Pam opened a drawer and took out a small white bottle that rattled with pills.

“You’ve been taking your medication?”

“Yes,” Theresa lied.

Pam set the bottle on the desktop. “One a day, at bedtime, just like before. It’ll last you until our next appointment.”

Theresa sat up.

She felt like she always did after these things finished—emotionally ragged.

“Can I ask you something?” Theresa said.

“Sure.”

“I assume you talk to a lot of people. Hear everyone’s private fears. Will this place ever feel like home?”

“I don’t know,” Pam said as she stood. “That’s entirely up to you.”

 

 

5


The morgue was in the basement of the hospital through a pair of windowless doors.

Far end of the east wing.

Pilcher’s men had arrived ahead of Ethan with the body, and they stood in jeans and flannel shirts outside the entrance. The taller of the two, a man with Nordic features and head of Pilcher’s security team, looked visibly upset.

“Thanks for bringing her down,” Ethan said as he moved past and shouldered through one of the doors. “You don’t have to wait.”

“We were told to wait,” the blond said.

Ethan shoved the door closed after him.

The morgue smelled like a morgue. Antiseptic not quite masking the embedded musk of death.

The flooring was white tile, badly stained, and slightly concave with a large drain in the center.

Alyssa lay naked on the stainless-steel autopsy table.

The sink behind the table was leaking, the sound of dripping water echoing off the walls.

Ethan had only been inside the morgue once before. He hadn’t liked it then, and he found it infinitely less charming with a corpse in situ.

There were no windows, no other source of light but the examination lamp.

Standing next to the autopsy table, everything beyond was lost to darkness.

Over the drip-drip-drip came the hum of the refrigerated morgue drawers—a stack of six stationed against the wall beside the sink.

The truth was he didn’t know what he was doing. He wasn’t a coroner by a long shot. But Pilcher had insisted he examine the body and produce a report.

Ethan set his Stetson on the organ scale above the sink.

Reaching up, he took hold of the lamp.

In the hard light, the wounds looked clean. Neat. Impeccable. No ragged skin.

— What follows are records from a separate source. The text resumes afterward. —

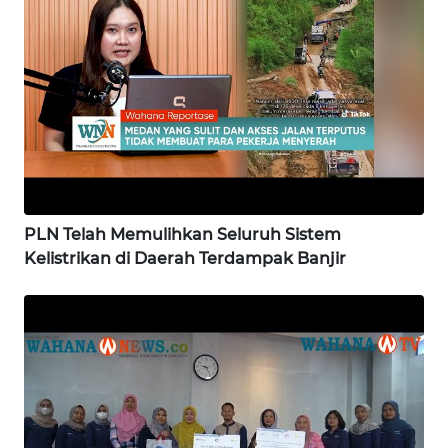
WN
SULTENG
WN
SULBAR
WN
BABEL
PLN Telah Memulihkan Seluruh Sistem
Kelistrikan di Daerah Terdampak Banjir
WN
SUMBAR
WN
SUMSEL
WN
BENGKULU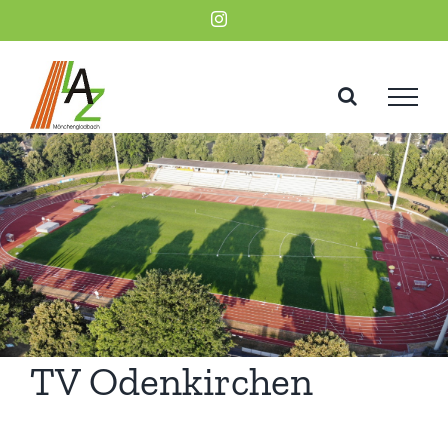
Zum
Instagram
Inhalt
springen
TV Odenkirchen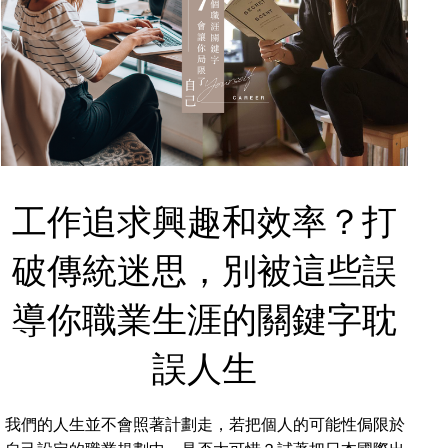
工作追求興趣和效率？打
破傳統迷思，別被這些誤
導你職業生涯的關鍵字耽
誤人生
我們的人生並不會照著計劃走，若把個人的可能性侷限於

Just dozens and dozens of black windows into devastation.

The woman’s skin was the color of primer under the burn.

He went appendage by appendage studying the punctures.

It grew harder with her lying dead on a table under this cruel clinical light to think of her as Alyssa.

He raised her left arm into the light and studied her hand. There was dirt under her fingernails. Or blood. He imagined her hands desperately pushing into the fresh wounds, fighting to stanch the blood that must have been pouring out of her.

So why, aside from the oak leaf fragments in her hair, was she otherwise clean? Without a trace of blood or bloodstain on her skin? He hadn’t seen any blood where he’d found her in the road. She’d obviously been killed elsewhere and moved to that place. Why had they drained her blood? To transport her without leaving a trail? Or something more sinister?

Ethan studied her other arm.

Her legs.

He didn’t want to, but he shined the light briefly between her thighs.